## WORK TO BE COMPLETED:
Begin at the line that contains "ของประเทศ ป้ายทะเบียน" and stop after the line that contains "ต่อยอดการเรียนรู้". Output those lines as a JSON list of strings, one string per line, with blank lines left out.
*** Opening of EXERCISE INPUT ***
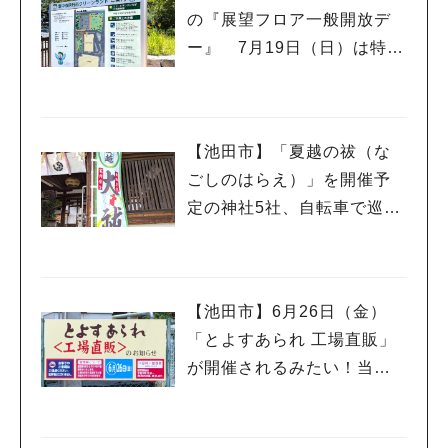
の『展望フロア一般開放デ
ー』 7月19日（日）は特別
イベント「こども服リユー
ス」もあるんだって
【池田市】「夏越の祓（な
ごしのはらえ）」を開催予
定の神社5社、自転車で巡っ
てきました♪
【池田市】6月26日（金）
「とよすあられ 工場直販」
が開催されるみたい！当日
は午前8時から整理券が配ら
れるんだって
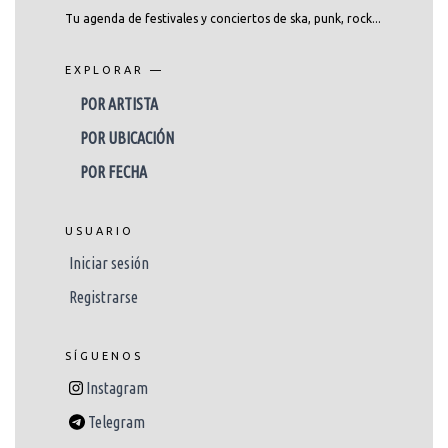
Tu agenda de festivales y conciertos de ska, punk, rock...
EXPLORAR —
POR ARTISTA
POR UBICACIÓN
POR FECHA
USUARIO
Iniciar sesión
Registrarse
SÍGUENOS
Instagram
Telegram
*** Close of EXERCISE INPUT ***
*** Opening of EXERCISE INPUT ***
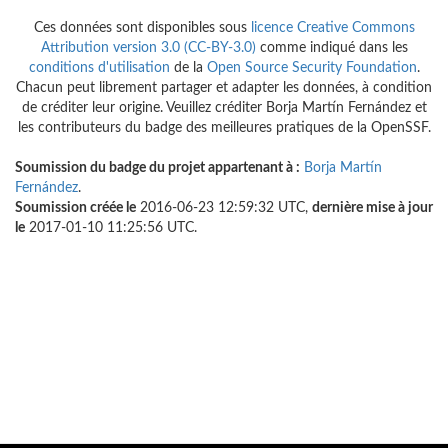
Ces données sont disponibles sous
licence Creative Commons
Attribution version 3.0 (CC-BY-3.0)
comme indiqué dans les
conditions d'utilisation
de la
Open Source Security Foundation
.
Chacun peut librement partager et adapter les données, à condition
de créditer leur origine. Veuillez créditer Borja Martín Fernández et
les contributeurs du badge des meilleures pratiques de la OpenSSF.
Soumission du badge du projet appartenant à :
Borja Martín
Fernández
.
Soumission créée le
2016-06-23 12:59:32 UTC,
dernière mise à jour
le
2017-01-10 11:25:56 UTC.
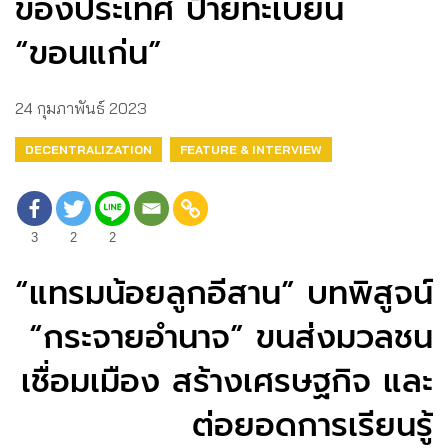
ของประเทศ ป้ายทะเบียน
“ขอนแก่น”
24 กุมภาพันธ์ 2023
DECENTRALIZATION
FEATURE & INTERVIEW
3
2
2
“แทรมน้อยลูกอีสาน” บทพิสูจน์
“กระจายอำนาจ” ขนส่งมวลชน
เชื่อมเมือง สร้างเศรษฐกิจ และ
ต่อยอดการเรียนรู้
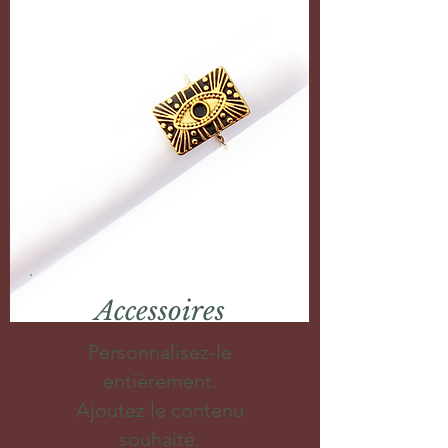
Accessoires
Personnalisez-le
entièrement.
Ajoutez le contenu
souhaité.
*** Close of EXERCISE INPUT ***
*** Opening of EXERCISE INPUT ***
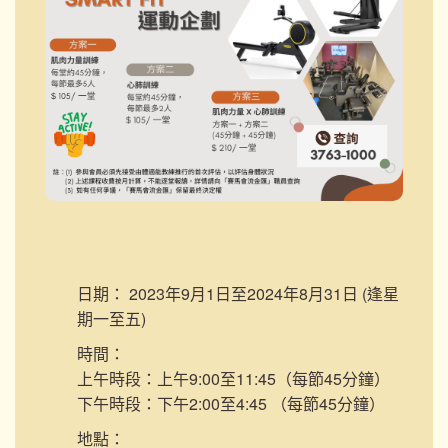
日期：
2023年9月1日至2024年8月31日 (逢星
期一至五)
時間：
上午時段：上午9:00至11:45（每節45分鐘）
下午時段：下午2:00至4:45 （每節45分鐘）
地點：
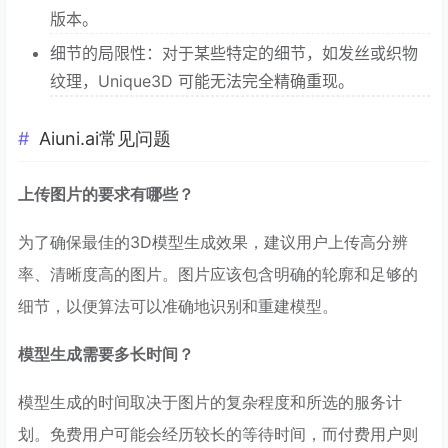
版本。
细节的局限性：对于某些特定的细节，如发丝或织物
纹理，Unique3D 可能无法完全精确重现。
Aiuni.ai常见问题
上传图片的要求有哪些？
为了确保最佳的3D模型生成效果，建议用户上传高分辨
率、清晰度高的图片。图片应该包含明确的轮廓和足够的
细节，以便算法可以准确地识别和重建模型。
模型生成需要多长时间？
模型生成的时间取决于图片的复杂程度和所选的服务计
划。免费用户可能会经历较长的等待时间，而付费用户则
*** Close of EXERCISE INPUT ***
## SOLUTION TO THE PROBLEM:
[
  "ของประเทศ ป้ายทะเบียน",
  "“ขอนแก่น”",
  "24 กุมภาพันธ์ 2023",
  "DECENTRALIZATION",
  "FEATURE & INTERVIEW",
  "3",
  "2",
  "2",
  "“แทรมน้อยลูกอีสาน” บทพิสูจน์",
  "“กระจายอำนาจ” ขนส่งมวลชน",
  "เชื่อมเมือง สร้างเศรษฐกิจ และ",
  "ต่อยอดการเรียนรู้"
]